▶ _Goal of the exercise_: Could you repeat the listing exactly, leaving out the pictures?

Records to process Block Start

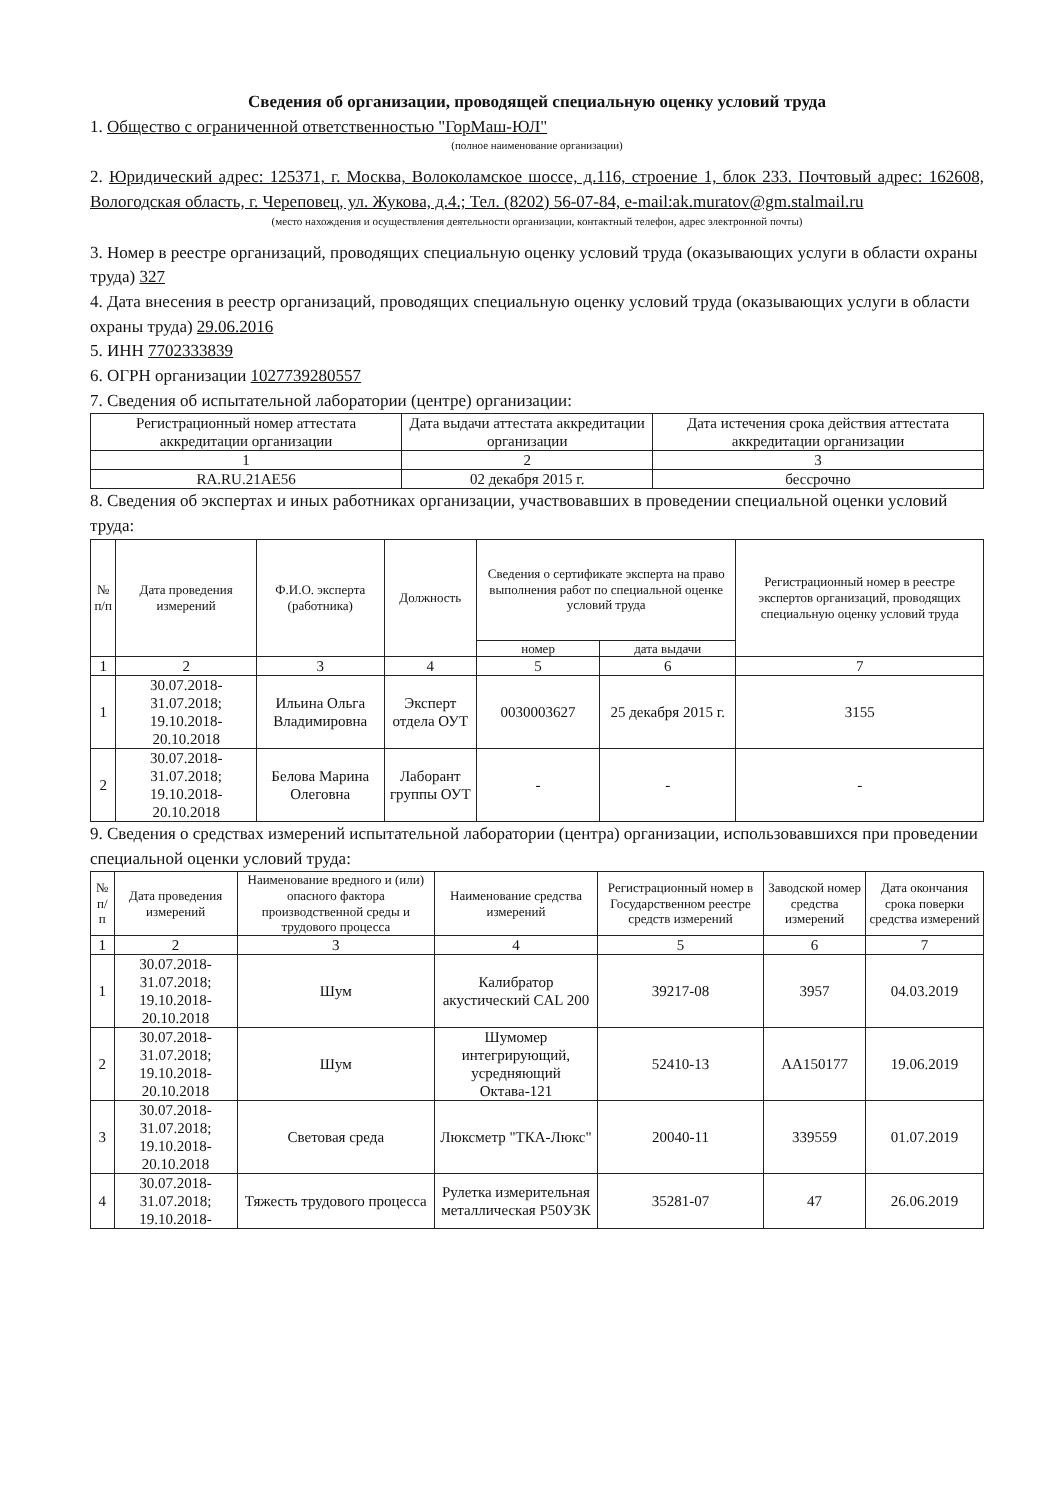Сведения об организации, проводящей специальную оценку условий труда
1. Общество с ограниченной ответственностью "ГорМаш-ЮЛ"
(полное наименование организации)
2. Юридический адрес: 125371, г. Москва, Волоколамское шоссе, д.116, строение 1, блок 233. Почтовый адрес: 162608, Вологодская область, г. Череповец, ул. Жукова, д.4.; Тел. (8202) 56-07-84, e-mail:ak.muratov@gm.stalmail.ru
(место нахождения и осуществления деятельности организации, контактный телефон, адрес электронной почты)
3. Номер в реестре организаций, проводящих специальную оценку условий труда (оказывающих услуги в области охраны труда) 327
4. Дата внесения в реестр организаций, проводящих специальную оценку условий труда (оказывающих услуги в области охраны труда) 29.06.2016
5. ИНН 7702333839
6. ОГРН организации 1027739280557
7. Сведения об испытательной лаборатории (центре) организации:
| Регистрационный номер аттестата аккредитации организации | Дата выдачи аттестата аккредитации организации | Дата истечения срока действия аттестата аккредитации организации |
| 1 | 2 | 3 |
| RA.RU.21AE56 | 02 декабря 2015 г. | бессрочно |
8. Сведения об экспертах и иных работниках организации, участвовавших в проведении специальной оценки условий труда:
| № п/п | Дата проведения измерений | Ф.И.О. эксперта (работника) | Должность | Сведения о сертификате эксперта на право выполнения работ по специальной оценке условий труда | | Регистрационный номер в реестре экспертов организаций, проводящих специальную оценку условий труда |
| --- | --- | --- | --- | --- | --- | --- |
| | | | | номер | дата выдачи | |
| 1 | 2 | 3 | 4 | 5 | 6 | 7 |
| 1 | 30.07.2018-31.07.2018; 19.10.2018-20.10.2018 | Ильина Ольга Владимировна | Эксперт отдела ОУТ | 0030003627 | 25 декабря 2015 г. | 3155 |
| 2 | 30.07.2018-31.07.2018; 19.10.2018-20.10.2018 | Белова Марина Олеговна | Лаборант группы ОУТ | - | - | - |
9. Сведения о средствах измерений испытательной лаборатории (центра) организации, использовавшихся при проведении специальной оценки условий труда:
| № п/п | Дата проведения измерений | Наименование вредного и (или) опасного фактора производственной среды и трудового процесса | Наименование средства измерений | Регистрационный номер в Государственном реестре средств измерений | Заводской номер средства измерений | Дата окончания срока поверки средства измерений |
| --- | --- | --- | --- | --- | --- | --- |
| 1 | 2 | 3 | 4 | 5 | 6 | 7 |
| 1 | 30.07.2018-31.07.2018; 19.10.2018-20.10.2018 | Шум | Калибратор акустический CAL 200 | 39217-08 | 3957 | 04.03.2019 |
| 2 | 30.07.2018-31.07.2018; 19.10.2018-20.10.2018 | Шум | Шумомер интегрирующий, усредняющий Октава-121 | 52410-13 | АА150177 | 19.06.2019 |
| 3 | 30.07.2018-31.07.2018; 19.10.2018-20.10.2018 | Световая среда | Люксметр "ТКА-Люкс" | 20040-11 | 339559 | 01.07.2019 |
| 4 | 30.07.2018-31.07.2018; 19.10.2018- | Тяжесть трудового процесса | Рулетка измерительная металлическая Р50УЗК | 35281-07 | 47 | 26.06.2019 |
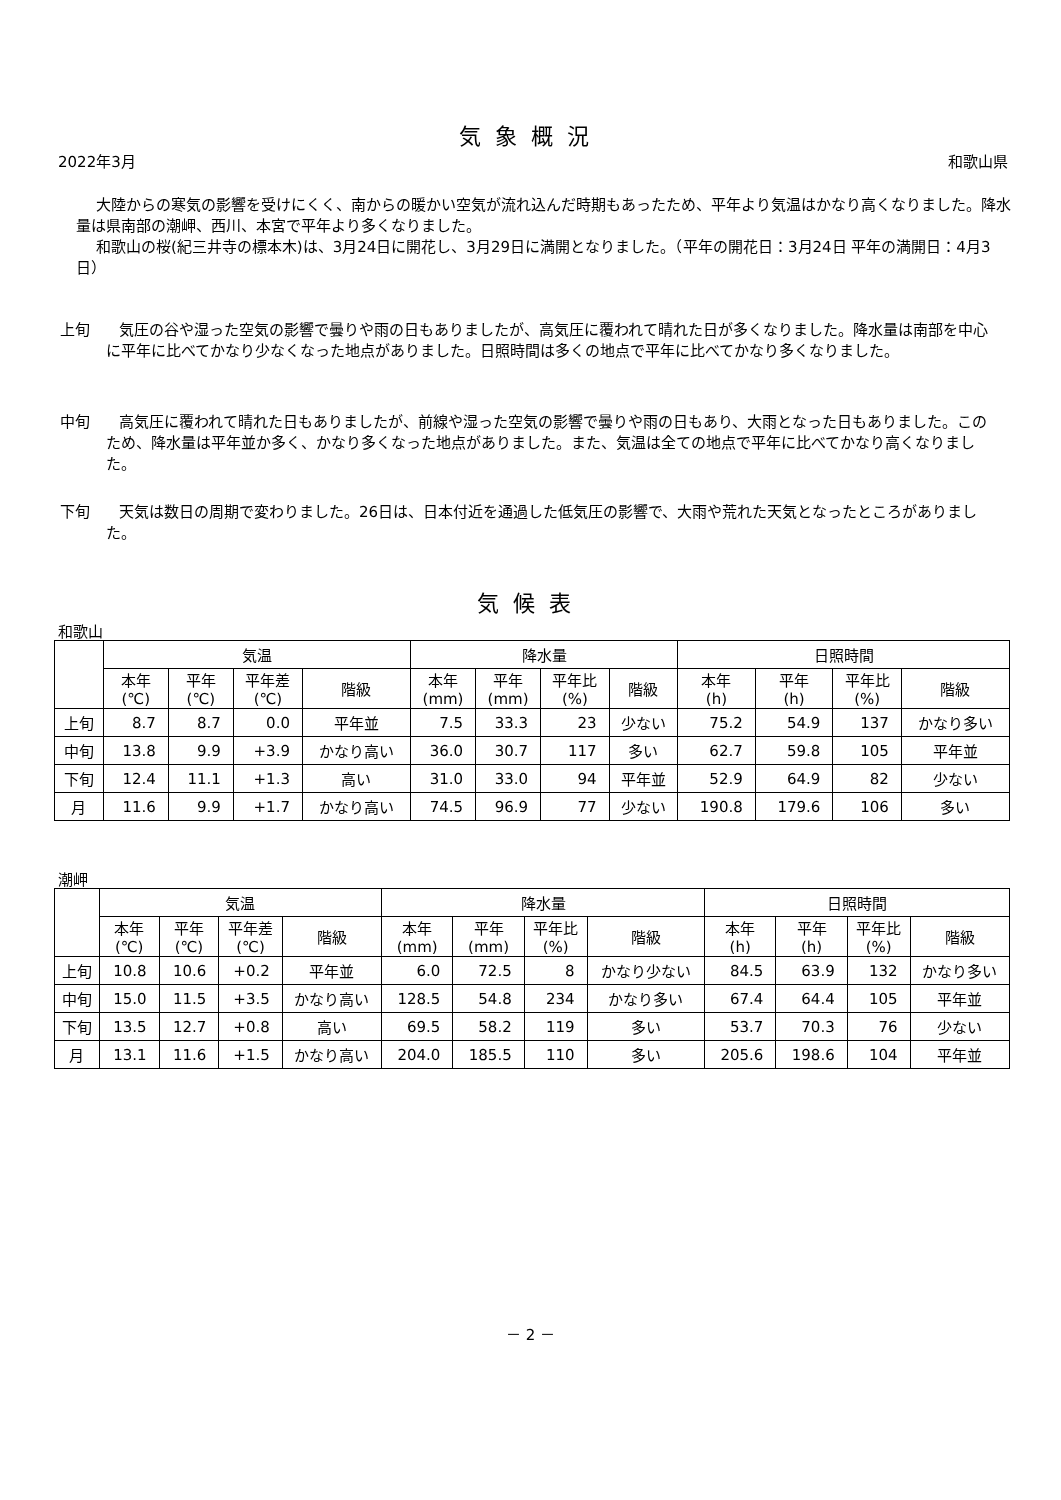気象概況
2022年3月 和歌山県
大陸からの寒気の影響を受けにくく、南からの暖かい空気が流れ込んだ時期もあったため、平年より気温はかなり高くなりました。降水量は県南部の潮岬、西川、本宮で平年より多くなりました。
和歌山の桜(紀三井寺の標本木)は、3月24日に開花し、3月29日に満開となりました。（平年の開花日：3月24日 平年の満開日：4月3日）
上旬
　気圧の谷や湿った空気の影響で曇りや雨の日もありましたが、高気圧に覆われて晴れた日が多くなりました。降水量は南部を中心に平年に比べてかなり少なくなった地点がありました。日照時間は多くの地点で平年に比べてかなり多くなりました。
中旬
　高気圧に覆われて晴れた日もありましたが、前線や湿った空気の影響で曇りや雨の日もあり、大雨となった日もありました。このため、降水量は平年並か多く、かなり多くなった地点がありました。また、気温は全ての地点で平年に比べてかなり高くなりました。
下旬
　天気は数日の周期で変わりました。26日は、日本付近を通過した低気圧の影響で、大雨や荒れた天気となったところがありました。
気候表
和歌山
| | 気温 | | | | 降水量 | | | | 日照時間 | | | |
| --- | --- | --- | --- | --- | --- | --- | --- | --- | --- | --- | --- | --- |
| | 本年 (℃) | 平年 (℃) | 平年差 (℃) | 階級 | 本年 (mm) | 平年 (mm) | 平年比 (%) | 階級 | 本年 (h) | 平年 (h) | 平年比 (%) | 階級 |
| 上旬 | 8.7 | 8.7 | 0.0 | 平年並 | 7.5 | 33.3 | 23 | 少ない | 75.2 | 54.9 | 137 | かなり多い |
| 中旬 | 13.8 | 9.9 | +3.9 | かなり高い | 36.0 | 30.7 | 117 | 多い | 62.7 | 59.8 | 105 | 平年並 |
| 下旬 | 12.4 | 11.1 | +1.3 | 高い | 31.0 | 33.0 | 94 | 平年並 | 52.9 | 64.9 | 82 | 少ない |
| 月 | 11.6 | 9.9 | +1.7 | かなり高い | 74.5 | 96.9 | 77 | 少ない | 190.8 | 179.6 | 106 | 多い |
潮岬
| | 気温 | | | | 降水量 | | | | 日照時間 | | | |
| --- | --- | --- | --- | --- | --- | --- | --- | --- | --- | --- | --- | --- |
| | 本年 (℃) | 平年 (℃) | 平年差 (℃) | 階級 | 本年 (mm) | 平年 (mm) | 平年比 (%) | 階級 | 本年 (h) | 平年 (h) | 平年比 (%) | 階級 |
| 上旬 | 10.8 | 10.6 | +0.2 | 平年並 | 6.0 | 72.5 | 8 | かなり少ない | 84.5 | 63.9 | 132 | かなり多い |
| 中旬 | 15.0 | 11.5 | +3.5 | かなり高い | 128.5 | 54.8 | 234 | かなり多い | 67.4 | 64.4 | 105 | 平年並 |
| 下旬 | 13.5 | 12.7 | +0.8 | 高い | 69.5 | 58.2 | 119 | 多い | 53.7 | 70.3 | 76 | 少ない |
| 月 | 13.1 | 11.6 | +1.5 | かなり高い | 204.0 | 185.5 | 110 | 多い | 205.6 | 198.6 | 104 | 平年並 |
－ 2 －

Records to process Block End

▶ _Response area_:
Сведения об организации, проводящей специальную оценку условий труда
1. Общество с ограниченной ответственностью "ГорМаш-ЮЛ"
(полное наименование организации)
2. Юридический адрес: 125371, г. Москва, Волоколамское шоссе, д.116, строение 1, блок 233. Почтовый адрес: 162608, Вологодская область, г. Череповец, ул. Жукова, д.4.; Тел. (8202) 56-07-84, e-mail:ak.muratov@gm.stalmail.ru
(место нахождения и осуществления деятельности организации, контактный телефон, адрес электронной почты)
3. Номер в реестре организаций, проводящих специальную оценку условий труда (оказывающих услуги в области охраны труда) 327
4. Дата внесения в реестр организаций, проводящих специальную оценку условий труда (оказывающих услуги в области охраны труда) 29.06.2016
5. ИНН 7702333839
6. ОГРН организации 1027739280557
7. Сведения об испытательной лаборатории (центре) организации:
| Регистрационный номер аттестата аккредитации организации | Дата выдачи аттестата аккредитации организации | Дата истечения срока действия аттестата аккредитации организации |
| 1 | 2 | 3 |
| RA.RU.21AE56 | 02 декабря 2015 г. | бессрочно |
8. Сведения об экспертах и иных работниках организации, участвовавших в проведении специальной оценки условий труда:
| № п/п | Дата проведения измерений | Ф.И.О. эксперта (работника) | Должность | Сведения о сертификате эксперта на право выполнения работ по специальной оценке условий труда | | Регистрационный номер в реестре экспертов организаций, проводящих специальную оценку условий труда |
| --- | --- | --- | --- | --- | --- | --- |
| | | | | номер | дата выдачи | |
| 1 | 2 | 3 | 4 | 5 | 6 | 7 |
| 1 | 30.07.2018-31.07.2018; 19.10.2018-20.10.2018 | Ильина Ольга Владимировна | Эксперт отдела ОУТ | 0030003627 | 25 декабря 2015 г. | 3155 |
| 2 | 30.07.2018-31.07.2018; 19.10.2018-20.10.2018 | Белова Марина Олеговна | Лаборант группы ОУТ | - | - | - |
9. Сведения о средствах измерений испытательной лаборатории (центра) организации, использовавшихся при проведении специальной оценки условий труда:
| № п/п | Дата проведения измерений | Наименование вредного и (или) опасного фактора производственной среды и трудового процесса | Наименование средства измерений | Регистрационный номер в Государственном реестре средств измерений | Заводской номер средства измерений | Дата окончания срока поверки средства измерений |
| --- | --- | --- | --- | --- | --- | --- |
| 1 | 2 | 3 | 4 | 5 | 6 | 7 |
| 1 | 30.07.2018-31.07.2018; 19.10.2018-20.10.2018 | Шум | Калибратор акустический CAL 200 | 39217-08 | 3957 | 04.03.2019 |
| 2 | 30.07.2018-31.07.2018; 19.10.2018-20.10.2018 | Шум | Шумомер интегрирующий, усредняющий Октава-121 | 52410-13 | АА150177 | 19.06.2019 |
| 3 | 30.07.2018-31.07.2018; 19.10.2018-20.10.2018 | Световая среда | Люксметр "ТКА-Люкс" | 20040-11 | 339559 | 01.07.2019 |
| 4 | 30.07.2018-31.07.2018; 19.10.2018- | Тяжесть трудового процесса | Рулетка измерительная металлическая Р50УЗК | 35281-07 | 47 | 26.06.2019 |
気象概況
2022年3月 和歌山県
大陸からの寒気の影響を受けにくく、南からの暖かい空気が流れ込んだ時期もあったため、平年より気温はかなり高くなりました。降水量は県南部の潮岬、西川、本宮で平年より多くなりました。
和歌山の桜(紀三井寺の標本木)は、3月24日に開花し、3月29日に満開となりました。（平年の開花日：3月24日 平年の満開日：4月3日）
上旬
　気圧の谷や湿った空気の影響で曇りや雨の日もありましたが、高気圧に覆われて晴れた日が多くなりました。降水量は南部を中心に平年に比べてかなり少なくなった地点がありました。日照時間は多くの地点で平年に比べてかなり多くなりました。
中旬
　高気圧に覆われて晴れた日もありましたが、前線や湿った空気の影響で曇りや雨の日もあり、大雨となった日もありました。このため、降水量は平年並か多く、かなり多くなった地点がありました。また、気温は全ての地点で平年に比べてかなり高くなりました。
下旬
　天気は数日の周期で変わりました。26日は、日本付近を通過した低気圧の影響で、大雨や荒れた天気となったところがありました。
気候表
和歌山
| | 気温 | | | | 降水量 | | | | 日照時間 | | | |
| --- | --- | --- | --- | --- | --- | --- | --- | --- | --- | --- | --- | --- |
| | 本年 (℃) | 平年 (℃) | 平年差 (℃) | 階級 | 本年 (mm) | 平年 (mm) | 平年比 (%) | 階級 | 本年 (h) | 平年 (h) | 平年比 (%) | 階級 |
| 上旬 | 8.7 | 8.7 | 0.0 | 平年並 | 7.5 | 33.3 | 23 | 少ない | 75.2 | 54.9 | 137 | かなり多い |
| 中旬 | 13.8 | 9.9 | +3.9 | かなり高い | 36.0 | 30.7 | 117 | 多い | 62.7 | 59.8 | 105 | 平年並 |
| 下旬 | 12.4 | 11.1 | +1.3 | 高い | 31.0 | 33.0 | 94 | 平年並 | 52.9 | 64.9 | 82 | 少ない |
| 月 | 11.6 | 9.9 | +1.7 | かなり高い | 74.5 | 96.9 | 77 | 少ない | 190.8 | 179.6 | 106 | 多い |
潮岬
| | 気温 | | | | 降水量 | | | | 日照時間 | | | |
| --- | --- | --- | --- | --- | --- | --- | --- | --- | --- | --- | --- | --- |
| | 本年 (℃) | 平年 (℃) | 平年差 (℃) | 階級 | 本年 (mm) | 平年 (mm) | 平年比 (%) | 階級 | 本年 (h) | 平年 (h) | 平年比 (%) | 階級 |
| 上旬 | 10.8 | 10.6 | +0.2 | 平年並 | 6.0 | 72.5 | 8 | かなり少ない | 84.5 | 63.9 | 132 | かなり多い |
| 中旬 | 15.0 | 11.5 | +3.5 | かなり高い | 128.5 | 54.8 | 234 | かなり多い | 67.4 | 64.4 | 105 | 平年並 |
| 下旬 | 13.5 | 12.7 | +0.8 | 高い | 69.5 | 58.2 | 119 | 多い | 53.7 | 70.3 | 76 | 少ない |
| 月 | 13.1 | 11.6 | +1.5 | かなり高い | 204.0 | 185.5 | 110 | 多い | 205.6 | 198.6 | 104 | 平年並 |
－ 2 －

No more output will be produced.